## [SELECTED EXCERPT]
——————————
THE EARL OF KIMBERLEY

If the noble Duke will pardon my interrupting him for one moment, I should like to hear his answer to a question which I am afraid I did not express very clearly. I only suggested that where the Education Department and the County Council could not agree, then perhaps there might be an appeal; which, of course, would not involve all the cases.

THE DUKE OF DEVONSHIRE

I was not dealing with that. I was answering the most rev. Prelate the Archbishop of Canterbury, who suggested that the whole of the schemes ought to be laid before Parliament. It seems to me that the suggestion of the noble Earl opposite in those cases, which no doubt will be extremely exceptional, is one which will be well worthy of consideration.

THE EARL OF KIMBERLEY

I go no further than that.
——————————
## [DATA PROVIDED]
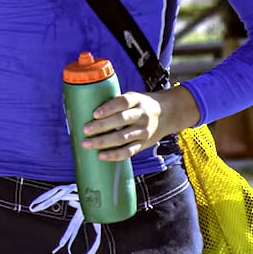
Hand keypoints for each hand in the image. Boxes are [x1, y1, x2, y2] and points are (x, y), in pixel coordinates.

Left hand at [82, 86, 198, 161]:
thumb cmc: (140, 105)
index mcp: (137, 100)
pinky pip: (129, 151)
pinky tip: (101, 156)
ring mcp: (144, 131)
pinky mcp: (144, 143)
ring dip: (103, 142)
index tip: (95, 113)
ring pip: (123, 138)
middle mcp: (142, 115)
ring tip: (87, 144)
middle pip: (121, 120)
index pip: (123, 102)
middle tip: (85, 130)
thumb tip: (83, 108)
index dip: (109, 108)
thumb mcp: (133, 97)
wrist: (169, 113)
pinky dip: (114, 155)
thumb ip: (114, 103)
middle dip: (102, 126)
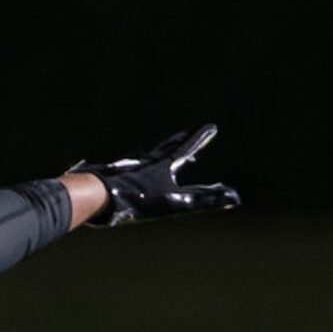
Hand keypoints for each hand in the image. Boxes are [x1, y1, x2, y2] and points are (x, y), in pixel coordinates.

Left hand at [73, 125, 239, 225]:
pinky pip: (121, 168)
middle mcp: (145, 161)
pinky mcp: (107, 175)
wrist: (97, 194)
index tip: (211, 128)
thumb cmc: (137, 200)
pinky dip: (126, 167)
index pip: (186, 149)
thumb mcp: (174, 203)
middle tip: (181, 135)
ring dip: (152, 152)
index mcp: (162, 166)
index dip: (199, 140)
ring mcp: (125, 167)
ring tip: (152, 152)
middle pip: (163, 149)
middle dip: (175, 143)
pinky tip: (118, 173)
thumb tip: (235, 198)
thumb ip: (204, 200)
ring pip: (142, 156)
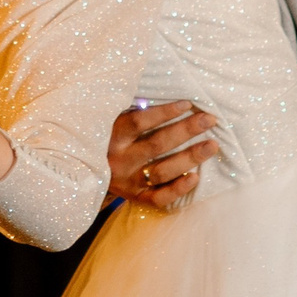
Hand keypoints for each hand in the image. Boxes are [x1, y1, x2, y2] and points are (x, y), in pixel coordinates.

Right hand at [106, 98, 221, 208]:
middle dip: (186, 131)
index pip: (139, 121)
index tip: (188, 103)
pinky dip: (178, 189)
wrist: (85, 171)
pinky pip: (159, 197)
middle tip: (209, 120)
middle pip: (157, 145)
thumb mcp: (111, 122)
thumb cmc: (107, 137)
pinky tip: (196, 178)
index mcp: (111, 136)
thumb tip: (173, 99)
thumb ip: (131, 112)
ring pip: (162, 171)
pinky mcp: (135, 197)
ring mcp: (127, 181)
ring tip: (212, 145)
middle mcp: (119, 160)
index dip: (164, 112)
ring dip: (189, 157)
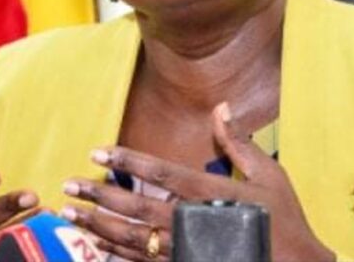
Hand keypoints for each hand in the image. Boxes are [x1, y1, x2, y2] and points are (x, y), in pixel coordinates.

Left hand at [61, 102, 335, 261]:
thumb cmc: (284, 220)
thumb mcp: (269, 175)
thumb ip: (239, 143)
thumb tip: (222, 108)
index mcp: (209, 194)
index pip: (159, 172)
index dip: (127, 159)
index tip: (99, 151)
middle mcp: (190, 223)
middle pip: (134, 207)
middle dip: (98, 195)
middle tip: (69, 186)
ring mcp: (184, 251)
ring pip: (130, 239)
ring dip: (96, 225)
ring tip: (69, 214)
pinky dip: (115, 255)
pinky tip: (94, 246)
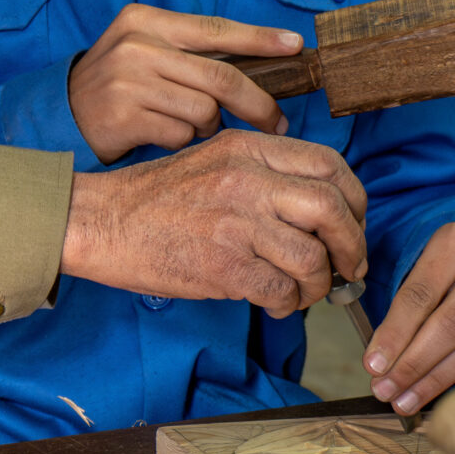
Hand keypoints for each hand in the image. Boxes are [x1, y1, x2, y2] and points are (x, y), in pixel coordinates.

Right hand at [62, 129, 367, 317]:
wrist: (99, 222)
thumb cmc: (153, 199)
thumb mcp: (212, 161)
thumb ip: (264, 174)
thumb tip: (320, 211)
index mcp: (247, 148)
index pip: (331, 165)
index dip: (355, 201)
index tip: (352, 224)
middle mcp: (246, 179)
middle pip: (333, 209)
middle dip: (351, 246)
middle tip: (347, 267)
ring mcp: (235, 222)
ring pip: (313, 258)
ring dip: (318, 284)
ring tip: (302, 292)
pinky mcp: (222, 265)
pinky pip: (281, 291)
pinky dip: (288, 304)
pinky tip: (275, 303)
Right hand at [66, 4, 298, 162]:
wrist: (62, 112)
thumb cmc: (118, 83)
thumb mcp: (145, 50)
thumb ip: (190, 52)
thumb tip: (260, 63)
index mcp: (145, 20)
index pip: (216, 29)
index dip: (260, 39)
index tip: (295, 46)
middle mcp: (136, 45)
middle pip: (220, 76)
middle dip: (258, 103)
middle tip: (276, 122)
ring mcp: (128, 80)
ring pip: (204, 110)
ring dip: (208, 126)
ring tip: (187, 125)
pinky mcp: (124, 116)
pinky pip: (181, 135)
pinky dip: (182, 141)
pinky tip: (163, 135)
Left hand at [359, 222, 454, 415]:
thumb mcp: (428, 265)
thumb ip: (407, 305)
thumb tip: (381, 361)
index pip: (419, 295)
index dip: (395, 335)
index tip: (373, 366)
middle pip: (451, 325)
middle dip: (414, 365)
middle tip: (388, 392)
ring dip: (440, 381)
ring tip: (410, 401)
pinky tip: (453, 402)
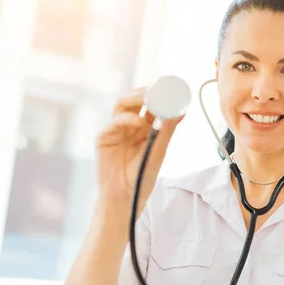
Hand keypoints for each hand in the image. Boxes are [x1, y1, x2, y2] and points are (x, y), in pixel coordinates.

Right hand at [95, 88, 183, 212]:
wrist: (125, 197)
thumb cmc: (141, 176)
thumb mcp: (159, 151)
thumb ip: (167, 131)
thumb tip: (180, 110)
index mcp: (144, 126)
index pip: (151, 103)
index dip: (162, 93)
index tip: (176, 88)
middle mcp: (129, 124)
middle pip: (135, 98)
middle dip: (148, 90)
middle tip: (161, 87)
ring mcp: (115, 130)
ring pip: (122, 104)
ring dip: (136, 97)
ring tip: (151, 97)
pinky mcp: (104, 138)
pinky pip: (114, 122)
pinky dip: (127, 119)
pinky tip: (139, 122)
——————————
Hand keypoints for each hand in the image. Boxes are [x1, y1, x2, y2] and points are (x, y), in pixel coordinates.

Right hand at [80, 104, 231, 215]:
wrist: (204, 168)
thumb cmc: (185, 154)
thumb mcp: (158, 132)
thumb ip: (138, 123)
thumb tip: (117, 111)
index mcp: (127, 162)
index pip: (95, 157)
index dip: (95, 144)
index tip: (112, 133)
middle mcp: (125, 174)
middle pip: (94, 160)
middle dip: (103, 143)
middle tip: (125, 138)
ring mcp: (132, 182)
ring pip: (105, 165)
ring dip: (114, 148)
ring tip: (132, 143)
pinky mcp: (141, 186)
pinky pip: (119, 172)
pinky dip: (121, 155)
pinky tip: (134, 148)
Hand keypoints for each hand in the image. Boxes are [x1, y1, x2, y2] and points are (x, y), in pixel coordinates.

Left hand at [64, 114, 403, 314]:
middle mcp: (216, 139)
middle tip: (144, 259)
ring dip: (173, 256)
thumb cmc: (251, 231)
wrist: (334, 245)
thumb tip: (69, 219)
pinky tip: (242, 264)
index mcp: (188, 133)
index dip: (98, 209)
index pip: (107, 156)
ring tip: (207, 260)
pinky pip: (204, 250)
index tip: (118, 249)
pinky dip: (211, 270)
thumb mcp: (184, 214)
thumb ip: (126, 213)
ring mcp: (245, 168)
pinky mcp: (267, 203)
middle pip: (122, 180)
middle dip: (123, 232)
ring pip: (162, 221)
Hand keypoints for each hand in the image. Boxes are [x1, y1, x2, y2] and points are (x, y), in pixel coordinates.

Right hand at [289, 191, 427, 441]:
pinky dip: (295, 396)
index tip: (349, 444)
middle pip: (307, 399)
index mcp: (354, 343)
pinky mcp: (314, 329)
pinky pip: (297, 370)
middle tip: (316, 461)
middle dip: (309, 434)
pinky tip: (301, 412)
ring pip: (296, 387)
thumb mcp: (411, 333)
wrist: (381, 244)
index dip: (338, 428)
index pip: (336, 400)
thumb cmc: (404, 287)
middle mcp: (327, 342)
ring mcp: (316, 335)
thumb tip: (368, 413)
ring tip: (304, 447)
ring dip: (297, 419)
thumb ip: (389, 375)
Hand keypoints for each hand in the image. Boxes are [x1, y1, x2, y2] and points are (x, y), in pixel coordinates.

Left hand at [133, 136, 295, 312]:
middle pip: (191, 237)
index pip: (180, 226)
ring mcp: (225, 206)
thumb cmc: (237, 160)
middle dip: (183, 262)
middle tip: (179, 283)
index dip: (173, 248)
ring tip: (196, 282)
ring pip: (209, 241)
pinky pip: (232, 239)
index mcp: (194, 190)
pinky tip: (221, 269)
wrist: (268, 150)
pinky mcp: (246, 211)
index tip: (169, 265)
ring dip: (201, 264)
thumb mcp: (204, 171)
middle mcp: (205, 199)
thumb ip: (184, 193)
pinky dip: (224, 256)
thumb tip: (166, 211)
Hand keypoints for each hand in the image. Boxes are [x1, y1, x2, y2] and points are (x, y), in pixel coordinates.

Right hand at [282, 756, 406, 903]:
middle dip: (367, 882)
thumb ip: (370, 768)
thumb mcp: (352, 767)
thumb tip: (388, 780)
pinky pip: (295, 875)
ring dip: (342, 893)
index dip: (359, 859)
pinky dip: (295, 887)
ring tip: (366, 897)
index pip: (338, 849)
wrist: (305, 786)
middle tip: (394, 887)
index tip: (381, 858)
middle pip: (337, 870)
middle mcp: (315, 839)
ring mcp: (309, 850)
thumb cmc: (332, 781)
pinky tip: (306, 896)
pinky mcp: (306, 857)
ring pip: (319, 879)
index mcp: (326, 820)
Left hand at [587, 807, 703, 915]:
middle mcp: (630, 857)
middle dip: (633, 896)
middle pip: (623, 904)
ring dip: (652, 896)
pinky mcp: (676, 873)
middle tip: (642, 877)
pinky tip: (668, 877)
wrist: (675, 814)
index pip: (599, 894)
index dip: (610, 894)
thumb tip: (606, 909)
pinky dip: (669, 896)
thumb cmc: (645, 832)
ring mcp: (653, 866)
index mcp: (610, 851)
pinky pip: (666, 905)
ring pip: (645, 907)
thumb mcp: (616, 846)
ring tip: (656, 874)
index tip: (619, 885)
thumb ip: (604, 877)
——————————
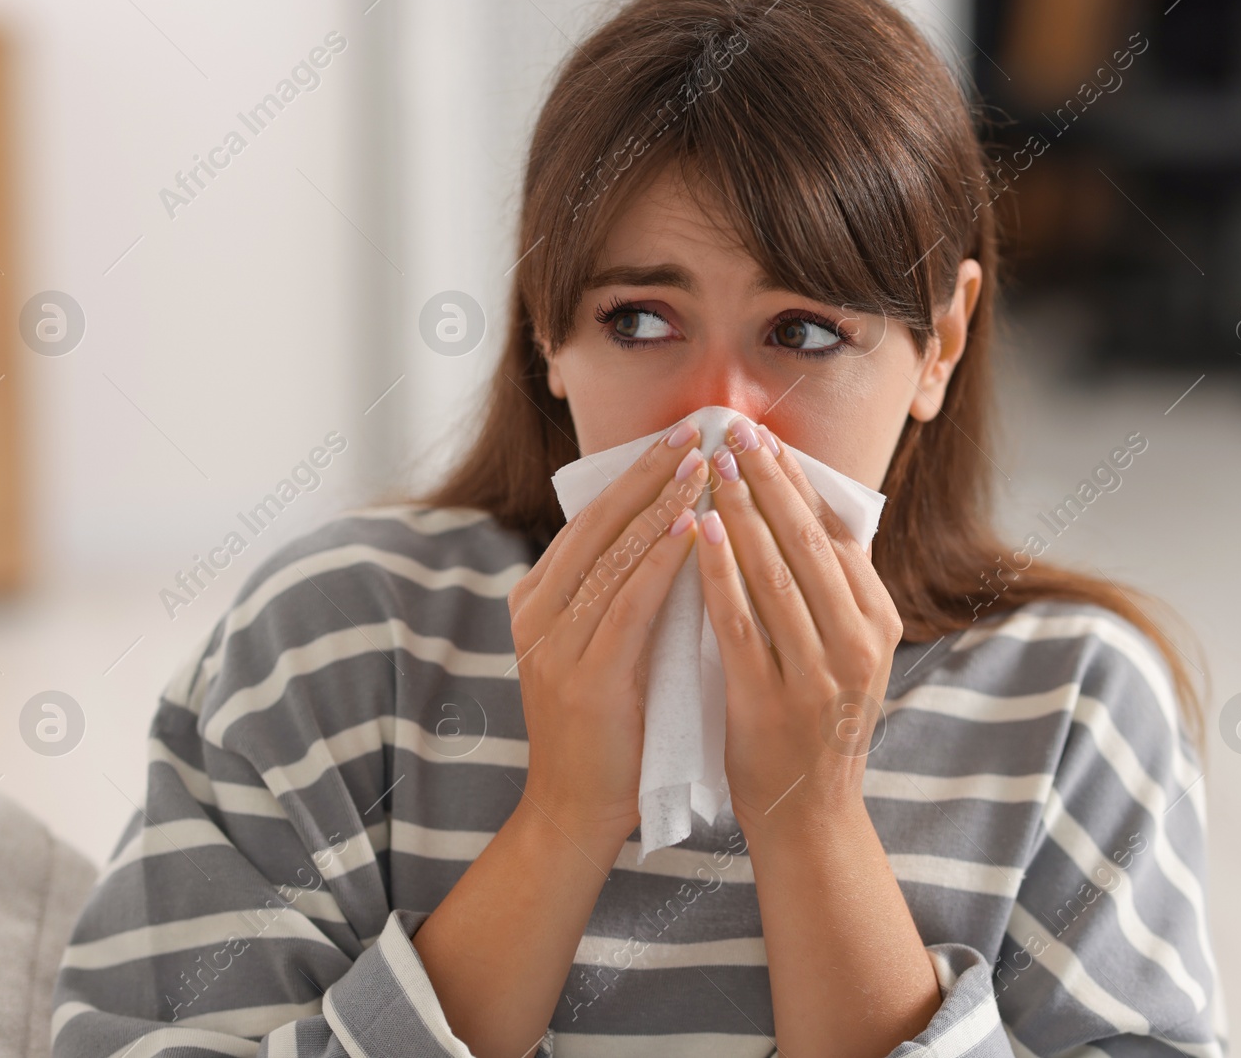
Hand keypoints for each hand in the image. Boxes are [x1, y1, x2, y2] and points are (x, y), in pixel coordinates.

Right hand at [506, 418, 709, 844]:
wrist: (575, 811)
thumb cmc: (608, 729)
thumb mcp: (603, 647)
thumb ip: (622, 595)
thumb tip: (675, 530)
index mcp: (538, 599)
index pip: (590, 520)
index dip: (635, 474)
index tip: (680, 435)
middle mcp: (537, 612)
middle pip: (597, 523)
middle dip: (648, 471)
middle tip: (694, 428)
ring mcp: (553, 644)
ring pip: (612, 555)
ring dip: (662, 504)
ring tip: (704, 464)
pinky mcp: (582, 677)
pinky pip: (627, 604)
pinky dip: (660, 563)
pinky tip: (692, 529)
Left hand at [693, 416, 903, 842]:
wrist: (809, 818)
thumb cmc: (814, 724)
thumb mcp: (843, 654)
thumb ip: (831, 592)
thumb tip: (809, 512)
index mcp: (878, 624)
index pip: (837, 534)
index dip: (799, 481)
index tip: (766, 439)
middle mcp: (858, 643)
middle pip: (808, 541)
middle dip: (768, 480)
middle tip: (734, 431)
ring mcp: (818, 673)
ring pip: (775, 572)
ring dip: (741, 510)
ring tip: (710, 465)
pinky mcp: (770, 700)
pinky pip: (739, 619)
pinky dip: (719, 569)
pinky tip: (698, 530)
——————————
## [TASKS TO CARRY OUT]
1. Reproduce the parliamentary exchange word for word: everything from "I was not dealing" down to "further than that.".
2. Carry on the parliamentary exchange about the education schemes from the point where it ends.

## [ANSWERS BY ITEM NUMBER]
1.
I was not dealing with that. I was answering the most rev. Prelate the Archbishop of Canterbury, who suggested that the whole of the schemes ought to be laid before Parliament. It seems to me that the suggestion of the noble Earl opposite in those cases, which no doubt will be extremely exceptional, is one which will be well worthy of consideration.

THE EARL OF KIMBERLEY

I go no further than that.

2.
THE DUKE OF DEVONSHIRE

Now, my Lords, I feel a great deal of difficulty in addressing a very few words to your Lordships upon a subject which unfortunately is almost always introduced into these education discussions, namely, the denominational question. The noble Earl who spoke last said that this was distinctly a retrograde proposal. I think if he will examine the facts he will see that in one sense at all events his own proposal is a retrograde one. He recommended the adoption for day scholars of a universal Cowper-Temple clause. Well, such a provision would exclude the receipt of aid from the county authorities by institutions which are receiving it at present. The noble Earl regrets the disappearance of a certain section of the Technical Instruction Act, but if the noble Earl will refer to a Return which has recently been laid on the Table of the House showing the manner in which local authorities are applying their funds to the purpose of technical education, that Return shows that institutions of a most strictly denominational character are in fact aided out of the rates. Among the institutions so aided are, at Liverpool the St. Francis Xaviers' College, the Catholic Institute, the Convent of Notre Dame at Everton, the Convent of Notre Dame at Mount Pleasant, and the Catholic Male Pupil Teachers' Class.

THE EARL OF KIMBERLEY

That is what we object to.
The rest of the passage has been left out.